Joanne Hunt has written several other articles which you can find using the tag of her name at the top of this thread.

This also links to a thread about her blog, Healthcare Hubris, which is written in much clearer language and I remember being very good. I have just tried accessing it and it now has a sign in process, and you have to wait to be accepted, which I have done.
 
Thanks @Trish Good to know.

It felt like the intention was good but I got quickly lost. I say this as a child of someone with a PhD in the social sciences! I understand the need for specialist language to be specific or if describing something new, but sometimes (in all fields to be fair) it just seems unnecessary and a barrier for a wider audience.
 
This also links to a thread about her blog, Healthcare Hubris, which is written in much clearer language and I remember being very good. I have just tried accessing it and it now has a sign in process, and you have to wait to be accepted, which I have done.

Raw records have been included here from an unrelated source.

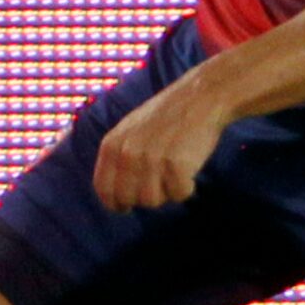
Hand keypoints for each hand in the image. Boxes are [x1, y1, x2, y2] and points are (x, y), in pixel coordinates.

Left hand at [93, 77, 231, 210]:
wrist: (201, 97)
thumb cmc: (168, 114)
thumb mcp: (131, 129)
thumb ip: (120, 156)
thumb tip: (115, 191)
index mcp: (112, 144)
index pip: (103, 188)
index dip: (114, 203)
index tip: (125, 207)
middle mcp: (127, 154)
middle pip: (128, 199)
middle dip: (144, 197)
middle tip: (160, 183)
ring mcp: (151, 160)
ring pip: (152, 201)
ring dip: (166, 192)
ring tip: (175, 171)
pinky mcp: (176, 166)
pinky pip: (179, 195)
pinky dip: (187, 187)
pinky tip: (189, 169)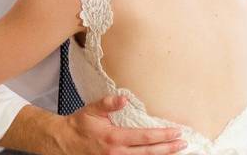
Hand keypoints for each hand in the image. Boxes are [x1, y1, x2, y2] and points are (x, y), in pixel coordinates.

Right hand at [57, 96, 186, 154]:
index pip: (145, 138)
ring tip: (175, 152)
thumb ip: (109, 103)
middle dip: (169, 149)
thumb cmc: (79, 125)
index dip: (163, 136)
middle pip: (149, 153)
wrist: (63, 143)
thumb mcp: (92, 110)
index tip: (176, 132)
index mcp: (114, 138)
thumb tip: (124, 98)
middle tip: (183, 143)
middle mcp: (117, 154)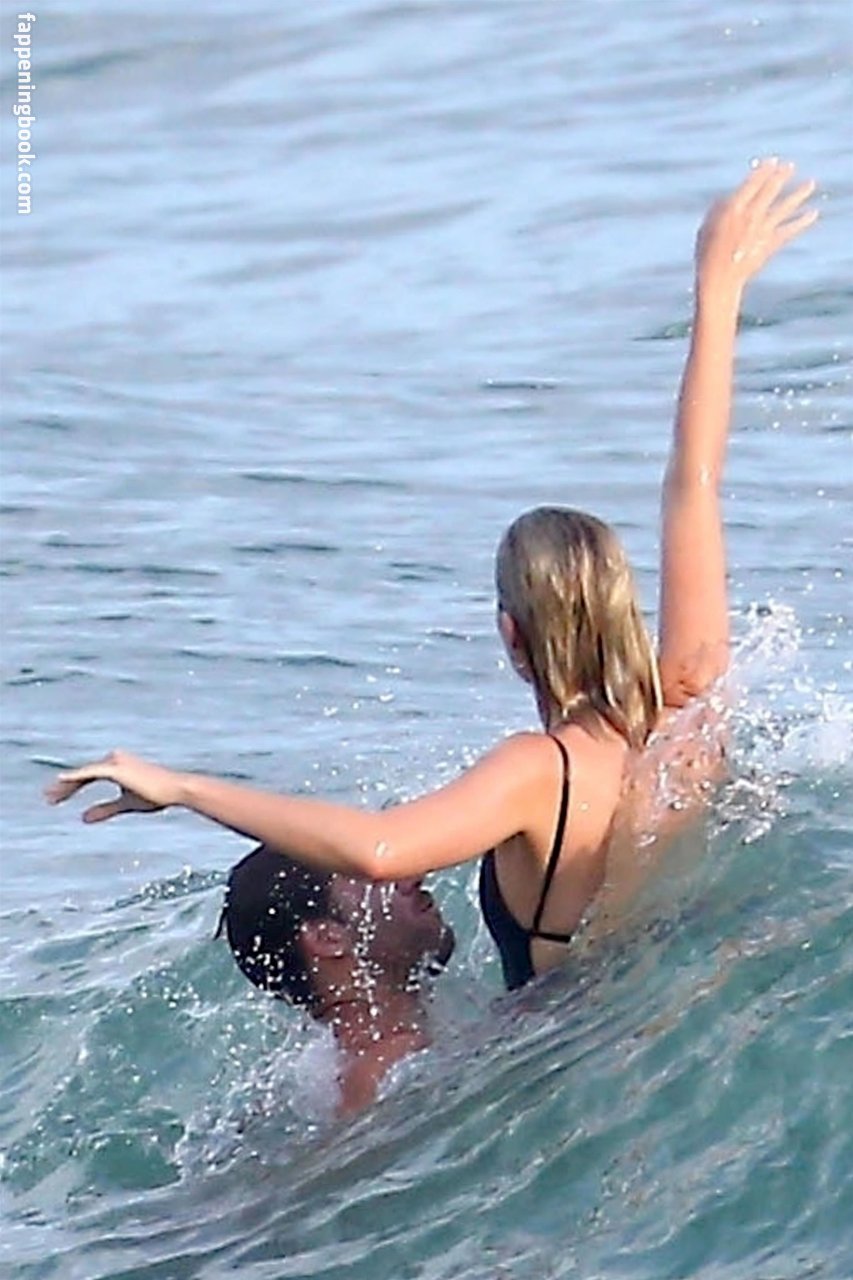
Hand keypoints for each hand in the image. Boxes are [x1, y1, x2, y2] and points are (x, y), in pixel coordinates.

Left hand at [45, 750, 183, 822]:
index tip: (56, 799)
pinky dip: (75, 777)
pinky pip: (90, 773)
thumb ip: (105, 809)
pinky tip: (61, 780)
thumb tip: (82, 818)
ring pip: (84, 775)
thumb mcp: (126, 804)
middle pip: (82, 775)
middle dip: (64, 788)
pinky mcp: (116, 769)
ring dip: (66, 786)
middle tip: (47, 799)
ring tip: (50, 797)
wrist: (175, 789)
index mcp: (116, 766)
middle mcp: (114, 760)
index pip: (87, 777)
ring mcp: (114, 763)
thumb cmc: (155, 795)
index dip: (71, 789)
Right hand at [696, 159, 817, 296]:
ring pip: (784, 208)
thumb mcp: (707, 227)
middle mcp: (751, 216)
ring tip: (810, 184)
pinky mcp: (770, 244)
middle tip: (790, 166)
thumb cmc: (707, 254)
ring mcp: (762, 230)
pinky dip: (801, 222)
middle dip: (781, 177)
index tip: (772, 161)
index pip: (752, 184)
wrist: (719, 279)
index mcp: (734, 210)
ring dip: (798, 195)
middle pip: (770, 192)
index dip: (763, 171)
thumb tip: (728, 198)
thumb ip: (719, 210)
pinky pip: (789, 231)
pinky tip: (813, 214)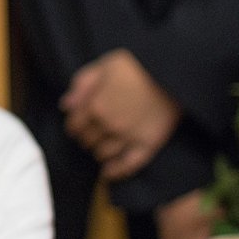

I have been trying to access her blog for a couple of weeks and have not had a response to my sign-up, or my tweet or direct messages to both accounts on Twitx and still don't have access, somewhat frustratingly.
 
ME Research UK:

Joanne Hunt – a researcher at Uppsala Universitet in Sweden and “person with severe ME/CFS”, has written an article highlighting that the lack of attention given to inequalities between different groups of people with ME/CFS – “intra-community inequalities”, for example, between people with the disease who are from different ethnic groups, may lead to the realities of those in minority groups being erased or misrepresented.